====== TRECHO DA PÁGINA ======

Incursão dos Estados Unidos a Bagdá é mais mensagem que ataque
13h38 - 05/04/2003
Por John Chalmers
CAMPO AS SAYLIYA, Catar (Reuters) - A incursão diurna de forças norte-americanas contra Bagdá no sábado não foi a o ofensiva final, mas um truque para desmoralizar o inimigo e convencer os civis de que o presidente Saddam Hussein está acabado.
Declarações divulgadas no meio da manhã pelo quartel-general do Comando Central norte-americano, no Catar, sobre a chegada de tropas norte-americanas "ao centro da cidade," provocaram especulações de que a guerra contra o Iraque, iniciada 17 dias atrás, tivesse chegado ao seu clímax.
Mas um correspondente da Reuters que visitou os distritos do centro e do sul da cidade de cinco milhões de habitantes não encontrou forças norte-americanas, e algumas horas mais tarde o Comando Central esclarecia que não havia iniciado a invasão da cidade --estava simplesmente enviando uma mensagem.
"A mensagem... de certa forma é como colocar um ponto de exclamação no fato de que as tropas da coalizão estejam nos arredores de Bagdá... e demonstra à liderança iraquiana que ela não controla a situação", disse o major-general Victor Renuart.
Perguntado por que, dada a superioridade de seu equipamento de visão noturna, as tropas norte-americanas correriam o risco de entrar em Bagdá durante o dia, ele disse que "ficou claro para os moradores de Bagdá que as força da coalizão estavam na cidade. É uma imagem importante."

======

### SUA TAREFA
Transcreva o trecho da notícia sobre a incursão a Bagdá de "Mas um correspondente" a "enviando uma mensagem.", trocando "correspondente" por "repórter".

====== MATERIAL FORNECIDO ======

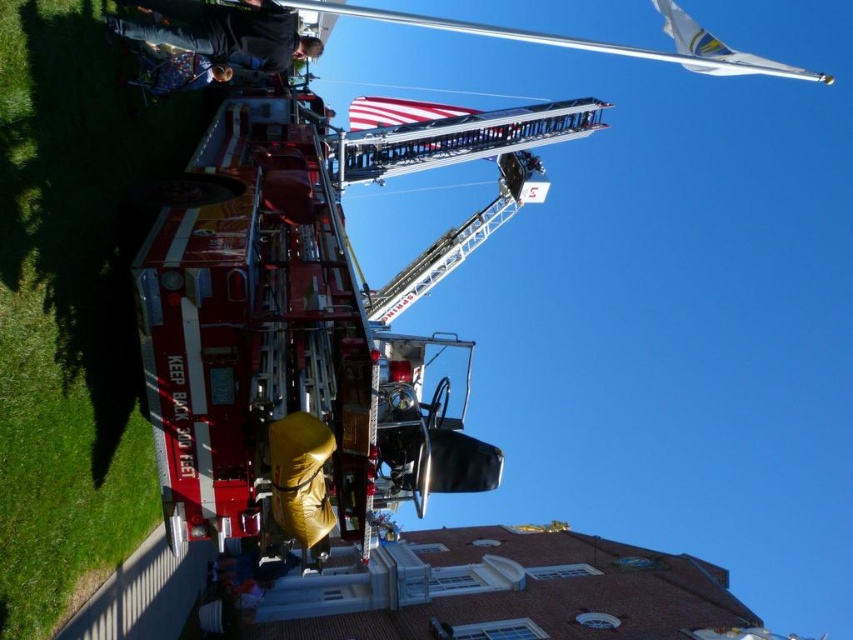
Question: Which object is the farthest from the dark gray fabric jacket at upper left?

Choices:
 (A) red metallic fire truck at center
 (B) american flag at center

Answer: (B)

Question: Can you confirm if dark gray fabric jacket at upper left is smaller than blue denim jacket at upper left?

Choices:
 (A) yes
 (B) no

Answer: (B)

Question: Which point appears closest to the camera in this image?

Choices:
 (A) (117, 22)
 (B) (227, 193)
 (C) (430, 125)

Answer: (A)

Question: Can you confirm if red metallic fire truck at center is wider than dark gray fabric jacket at upper left?

Choices:
 (A) no
 (B) yes

Answer: (B)

Question: From the image, what is the correct spatial relationship of red metallic fire truck at center in relation to blue denim jacket at upper left?

Choices:
 (A) left
 (B) right

Answer: (B)

Question: Among these points, which one is farthest from the camera?

Choices:
 (A) (317, 145)
 (B) (494, 138)
 (C) (200, 61)
 (D) (207, 51)

Answer: (B)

======

### RESULTADO DA TAREFA
Mas um repórter da Reuters que visitou os distritos do centro e do sul da cidade de cinco milhões de habitantes não encontrou forças norte-americanas, e algumas horas mais tarde o Comando Central esclarecia que não havia iniciado a invasão da cidade --estava simplesmente enviando uma mensagem.